PROBLEM TO SOLVE
Begin at the line with "I confirm that" and write out every line after it, exactly, through the last line below, adding nothing.

Items from a data source:
++++++++++++++++++++

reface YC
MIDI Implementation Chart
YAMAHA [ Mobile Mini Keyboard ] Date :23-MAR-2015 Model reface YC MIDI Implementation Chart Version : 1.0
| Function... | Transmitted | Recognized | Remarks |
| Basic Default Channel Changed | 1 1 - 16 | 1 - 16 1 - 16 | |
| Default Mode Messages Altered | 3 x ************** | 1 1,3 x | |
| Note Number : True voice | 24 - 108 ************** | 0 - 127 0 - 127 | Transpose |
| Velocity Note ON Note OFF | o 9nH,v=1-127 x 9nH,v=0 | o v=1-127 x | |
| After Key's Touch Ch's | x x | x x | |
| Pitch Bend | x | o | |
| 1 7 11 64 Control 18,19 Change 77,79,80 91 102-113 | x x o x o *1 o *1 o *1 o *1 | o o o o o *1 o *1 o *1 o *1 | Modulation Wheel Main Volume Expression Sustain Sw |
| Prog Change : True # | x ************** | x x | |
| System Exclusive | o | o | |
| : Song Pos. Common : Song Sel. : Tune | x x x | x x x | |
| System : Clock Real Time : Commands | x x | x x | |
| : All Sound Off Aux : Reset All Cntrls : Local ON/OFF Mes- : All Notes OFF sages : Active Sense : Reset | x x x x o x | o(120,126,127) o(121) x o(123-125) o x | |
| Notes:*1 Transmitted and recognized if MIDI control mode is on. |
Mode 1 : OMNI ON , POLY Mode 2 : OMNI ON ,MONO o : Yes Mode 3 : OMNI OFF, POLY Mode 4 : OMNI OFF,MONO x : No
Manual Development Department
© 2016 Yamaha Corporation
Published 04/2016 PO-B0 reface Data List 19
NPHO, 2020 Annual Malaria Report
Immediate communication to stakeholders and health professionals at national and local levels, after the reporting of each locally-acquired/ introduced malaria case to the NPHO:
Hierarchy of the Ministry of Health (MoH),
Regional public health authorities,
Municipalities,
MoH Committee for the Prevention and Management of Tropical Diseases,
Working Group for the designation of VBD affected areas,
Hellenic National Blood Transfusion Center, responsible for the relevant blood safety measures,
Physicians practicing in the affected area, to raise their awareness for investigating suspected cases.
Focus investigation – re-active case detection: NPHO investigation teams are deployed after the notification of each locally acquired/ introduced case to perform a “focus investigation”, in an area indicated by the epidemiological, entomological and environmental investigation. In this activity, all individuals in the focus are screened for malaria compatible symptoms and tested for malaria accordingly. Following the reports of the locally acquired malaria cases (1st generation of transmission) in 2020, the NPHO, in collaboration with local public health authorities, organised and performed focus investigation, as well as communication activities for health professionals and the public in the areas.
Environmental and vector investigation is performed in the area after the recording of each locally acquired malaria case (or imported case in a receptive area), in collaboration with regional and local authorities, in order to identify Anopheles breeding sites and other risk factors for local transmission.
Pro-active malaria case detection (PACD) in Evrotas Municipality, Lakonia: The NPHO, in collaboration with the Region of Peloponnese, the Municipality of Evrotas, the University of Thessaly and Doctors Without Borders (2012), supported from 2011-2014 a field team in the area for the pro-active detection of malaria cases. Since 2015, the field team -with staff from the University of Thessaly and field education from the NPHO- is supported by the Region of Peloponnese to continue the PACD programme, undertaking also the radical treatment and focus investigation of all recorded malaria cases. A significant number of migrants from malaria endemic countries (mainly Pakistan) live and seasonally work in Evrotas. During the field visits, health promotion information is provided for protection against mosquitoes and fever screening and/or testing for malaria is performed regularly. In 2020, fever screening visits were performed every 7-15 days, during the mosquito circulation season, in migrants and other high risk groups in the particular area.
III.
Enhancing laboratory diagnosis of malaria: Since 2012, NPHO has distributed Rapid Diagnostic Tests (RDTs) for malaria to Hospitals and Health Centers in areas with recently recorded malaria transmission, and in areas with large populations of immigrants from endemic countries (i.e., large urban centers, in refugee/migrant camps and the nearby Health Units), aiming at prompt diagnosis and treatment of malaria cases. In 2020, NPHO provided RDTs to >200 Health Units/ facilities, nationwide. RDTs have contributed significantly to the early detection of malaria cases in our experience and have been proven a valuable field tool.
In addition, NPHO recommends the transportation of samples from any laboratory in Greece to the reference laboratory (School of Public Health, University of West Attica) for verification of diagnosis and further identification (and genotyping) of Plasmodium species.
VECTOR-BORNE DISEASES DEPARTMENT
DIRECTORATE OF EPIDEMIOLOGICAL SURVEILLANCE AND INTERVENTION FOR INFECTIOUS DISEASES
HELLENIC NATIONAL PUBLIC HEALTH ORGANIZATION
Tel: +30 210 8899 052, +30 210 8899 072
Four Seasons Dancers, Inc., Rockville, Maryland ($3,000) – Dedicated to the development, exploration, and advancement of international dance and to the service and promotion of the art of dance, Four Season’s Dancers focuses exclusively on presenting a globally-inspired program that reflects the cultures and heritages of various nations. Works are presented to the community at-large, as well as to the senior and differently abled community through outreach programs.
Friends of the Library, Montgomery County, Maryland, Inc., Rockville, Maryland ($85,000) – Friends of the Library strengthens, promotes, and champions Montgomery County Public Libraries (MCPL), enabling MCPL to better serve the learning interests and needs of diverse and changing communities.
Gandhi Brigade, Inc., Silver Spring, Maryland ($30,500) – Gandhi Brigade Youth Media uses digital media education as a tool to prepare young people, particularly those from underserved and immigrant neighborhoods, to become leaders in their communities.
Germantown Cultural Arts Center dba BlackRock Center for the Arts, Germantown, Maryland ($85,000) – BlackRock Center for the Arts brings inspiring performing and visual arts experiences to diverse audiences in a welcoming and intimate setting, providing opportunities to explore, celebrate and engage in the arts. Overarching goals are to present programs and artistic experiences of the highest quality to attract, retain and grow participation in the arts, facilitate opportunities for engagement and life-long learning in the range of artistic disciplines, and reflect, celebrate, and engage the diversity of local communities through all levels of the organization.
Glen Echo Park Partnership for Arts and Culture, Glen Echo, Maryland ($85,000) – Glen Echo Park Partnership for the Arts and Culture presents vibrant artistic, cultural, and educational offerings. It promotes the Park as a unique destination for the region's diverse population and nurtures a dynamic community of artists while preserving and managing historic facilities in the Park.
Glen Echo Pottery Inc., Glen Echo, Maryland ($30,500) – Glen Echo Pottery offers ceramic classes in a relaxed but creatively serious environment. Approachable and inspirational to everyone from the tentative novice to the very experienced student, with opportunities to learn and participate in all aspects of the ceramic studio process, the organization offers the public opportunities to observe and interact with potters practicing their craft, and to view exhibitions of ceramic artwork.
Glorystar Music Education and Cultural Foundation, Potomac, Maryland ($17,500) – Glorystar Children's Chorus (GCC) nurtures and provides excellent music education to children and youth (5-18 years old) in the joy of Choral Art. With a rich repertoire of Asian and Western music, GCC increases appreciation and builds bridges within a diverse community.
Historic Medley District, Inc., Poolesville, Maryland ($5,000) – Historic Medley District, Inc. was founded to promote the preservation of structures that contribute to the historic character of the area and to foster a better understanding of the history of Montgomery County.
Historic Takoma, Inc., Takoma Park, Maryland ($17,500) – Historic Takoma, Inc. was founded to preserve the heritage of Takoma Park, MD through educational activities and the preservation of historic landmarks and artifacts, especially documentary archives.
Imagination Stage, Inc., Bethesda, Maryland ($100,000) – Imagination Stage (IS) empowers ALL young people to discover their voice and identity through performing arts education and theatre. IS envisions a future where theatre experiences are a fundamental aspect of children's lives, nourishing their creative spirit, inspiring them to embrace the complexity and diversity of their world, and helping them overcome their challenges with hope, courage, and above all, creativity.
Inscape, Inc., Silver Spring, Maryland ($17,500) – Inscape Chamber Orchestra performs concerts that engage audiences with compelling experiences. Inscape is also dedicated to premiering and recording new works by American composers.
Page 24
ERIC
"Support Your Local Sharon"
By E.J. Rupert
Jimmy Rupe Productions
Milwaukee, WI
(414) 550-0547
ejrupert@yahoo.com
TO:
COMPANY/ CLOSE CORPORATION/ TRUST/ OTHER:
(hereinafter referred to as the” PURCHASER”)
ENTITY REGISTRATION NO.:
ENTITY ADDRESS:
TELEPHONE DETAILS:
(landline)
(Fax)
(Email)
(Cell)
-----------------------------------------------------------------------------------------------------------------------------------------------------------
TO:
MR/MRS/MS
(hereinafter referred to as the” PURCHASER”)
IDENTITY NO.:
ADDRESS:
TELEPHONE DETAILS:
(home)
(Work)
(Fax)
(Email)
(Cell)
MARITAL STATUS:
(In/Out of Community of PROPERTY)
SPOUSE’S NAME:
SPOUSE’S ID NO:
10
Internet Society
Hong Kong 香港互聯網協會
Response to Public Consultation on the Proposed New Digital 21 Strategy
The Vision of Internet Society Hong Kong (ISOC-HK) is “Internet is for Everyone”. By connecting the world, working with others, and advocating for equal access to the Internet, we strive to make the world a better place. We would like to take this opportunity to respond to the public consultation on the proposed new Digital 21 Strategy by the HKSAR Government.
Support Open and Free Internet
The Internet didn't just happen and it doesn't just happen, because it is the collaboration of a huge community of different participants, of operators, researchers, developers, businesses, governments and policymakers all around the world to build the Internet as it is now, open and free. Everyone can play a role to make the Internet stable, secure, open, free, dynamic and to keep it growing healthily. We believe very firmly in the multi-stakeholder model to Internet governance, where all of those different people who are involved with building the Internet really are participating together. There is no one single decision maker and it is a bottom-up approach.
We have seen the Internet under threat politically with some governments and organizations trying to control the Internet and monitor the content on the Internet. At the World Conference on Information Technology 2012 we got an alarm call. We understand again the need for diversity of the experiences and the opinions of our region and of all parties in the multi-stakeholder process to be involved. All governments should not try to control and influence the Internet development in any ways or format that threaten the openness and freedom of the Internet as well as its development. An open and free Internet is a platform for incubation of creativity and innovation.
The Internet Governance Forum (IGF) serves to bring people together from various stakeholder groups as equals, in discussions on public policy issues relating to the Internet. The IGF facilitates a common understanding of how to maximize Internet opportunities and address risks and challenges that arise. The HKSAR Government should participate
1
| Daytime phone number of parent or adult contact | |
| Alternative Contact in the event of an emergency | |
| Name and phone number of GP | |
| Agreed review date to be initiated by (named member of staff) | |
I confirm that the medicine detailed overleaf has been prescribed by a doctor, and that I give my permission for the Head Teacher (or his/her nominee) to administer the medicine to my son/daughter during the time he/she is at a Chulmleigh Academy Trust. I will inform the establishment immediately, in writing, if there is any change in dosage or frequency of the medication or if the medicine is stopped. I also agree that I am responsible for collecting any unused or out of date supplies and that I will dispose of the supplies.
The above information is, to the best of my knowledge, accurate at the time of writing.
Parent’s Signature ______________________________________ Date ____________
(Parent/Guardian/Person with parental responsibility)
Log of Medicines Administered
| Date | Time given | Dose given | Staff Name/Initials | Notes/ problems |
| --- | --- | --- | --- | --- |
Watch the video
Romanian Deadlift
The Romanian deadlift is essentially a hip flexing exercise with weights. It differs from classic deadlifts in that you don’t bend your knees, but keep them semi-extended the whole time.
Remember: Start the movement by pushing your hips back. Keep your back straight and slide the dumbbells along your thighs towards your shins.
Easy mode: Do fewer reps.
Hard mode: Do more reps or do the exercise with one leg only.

++++++++++++++++++++

EXERCISE ANSWER
I confirm that the medicine detailed overleaf has been prescribed by a doctor, and that I give my permission for the Head Teacher (or his/her nominee) to administer the medicine to my son/daughter during the time he/she is at a Chulmleigh Academy Trust. I will inform the establishment immediately, in writing, if there is any change in dosage or frequency of the medication or if the medicine is stopped. I also agree that I am responsible for collecting any unused or out of date supplies and that I will dispose of the supplies.
The above information is, to the best of my knowledge, accurate at the time of writing.
Parent’s Signature ______________________________________ Date ____________
(Parent/Guardian/Person with parental responsibility)
Log of Medicines Administered
| Date | Time given | Dose given | Staff Name/Initials | Notes/ problems |
| --- | --- | --- | --- | --- |
Watch the video
Romanian Deadlift
The Romanian deadlift is essentially a hip flexing exercise with weights. It differs from classic deadlifts in that you don’t bend your knees, but keep them semi-extended the whole time.
Remember: Start the movement by pushing your hips back. Keep your back straight and slide the dumbbells along your thighs towards your shins.
Easy mode: Do fewer reps.
Hard mode: Do more reps or do the exercise with one leg only.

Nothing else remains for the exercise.